Dataset records below:

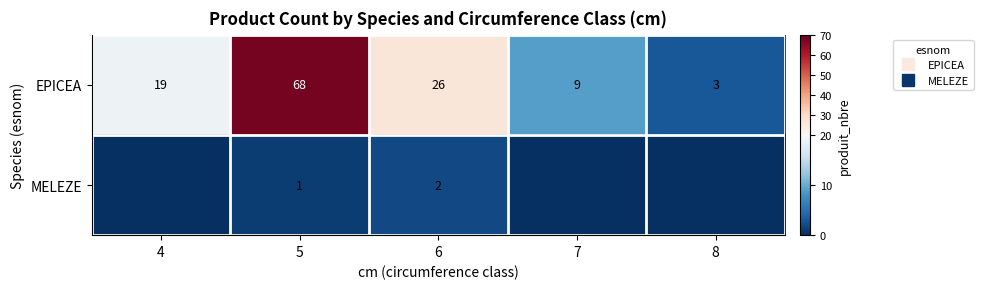

At which label is EPICEA closest to 35?

6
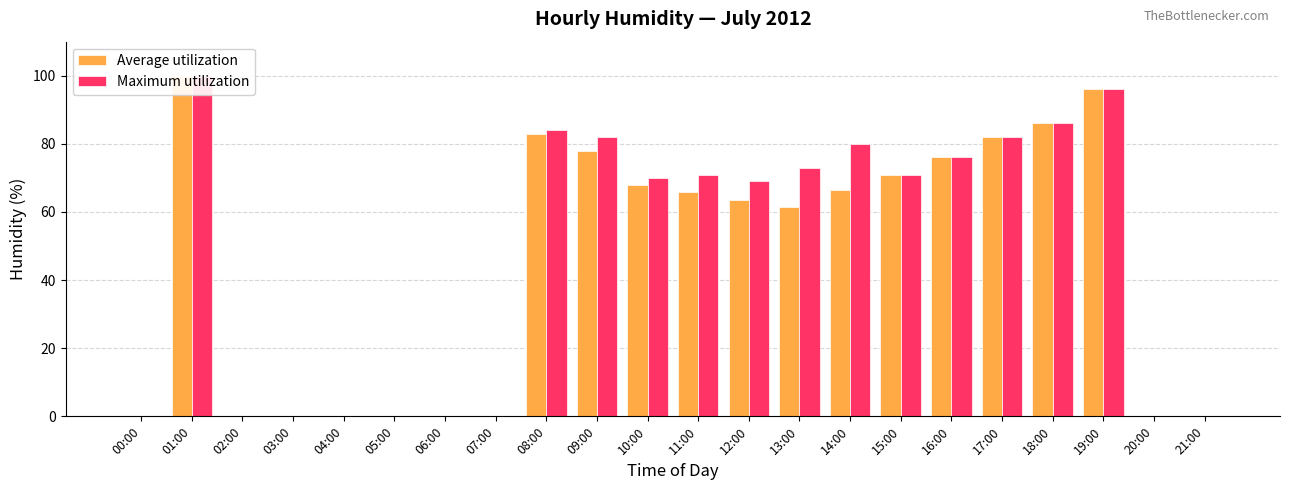

At which category is the sum across all series the highest?

01:00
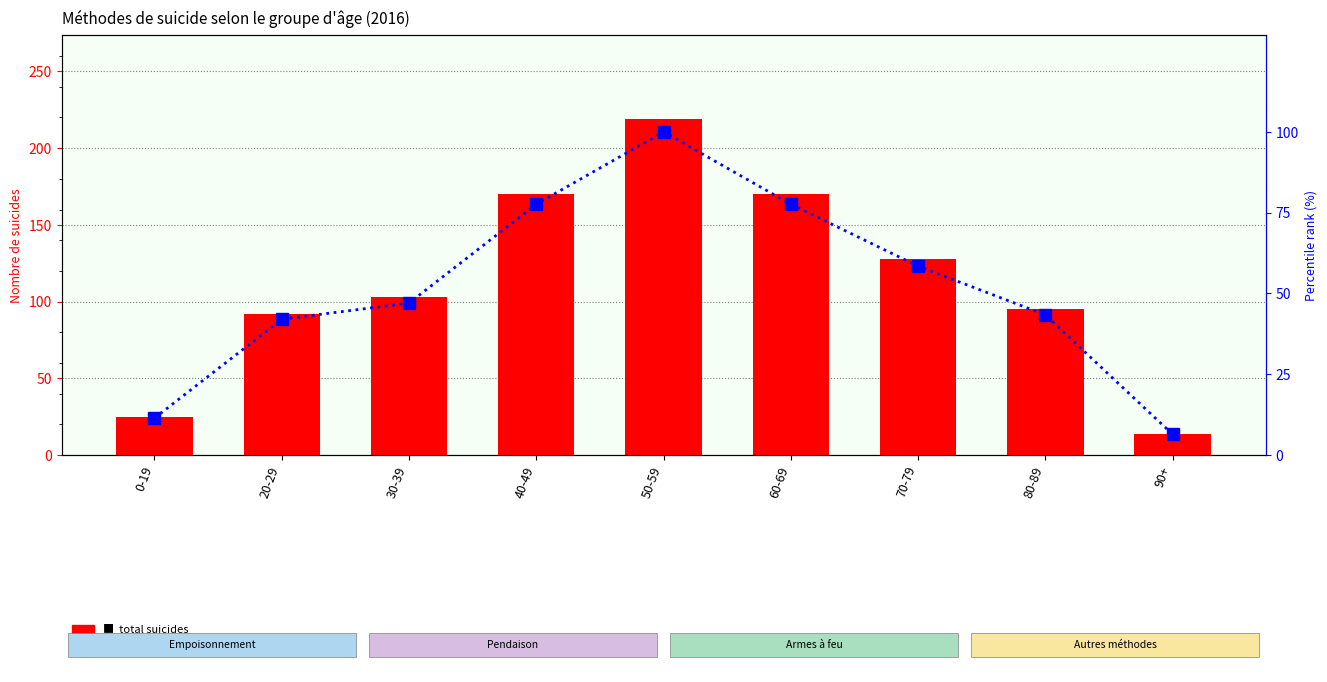

What is the value of the total suicides bar at the 3rd from the left?

103.0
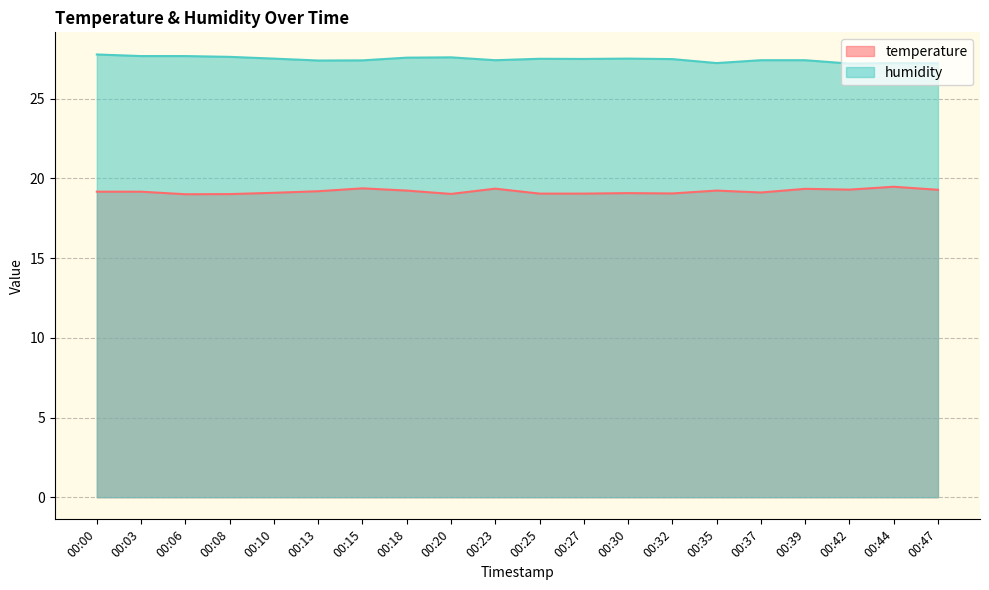

True or false: humidity and temperature intersect in this chart.

False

End of Dataset records.

Task description: Starting at the line containing "At which category" and ending at the end of the records, write those lines out again with "bar" swapped for "column" and everything else kept the same. Leave the pictures out.

Exercise response:
At which category is the sum across all series the highest?

01:00

What is the value of the total suicides column at the 3rd from the left?

103.0

True or false: humidity and temperature intersect in this chart.

False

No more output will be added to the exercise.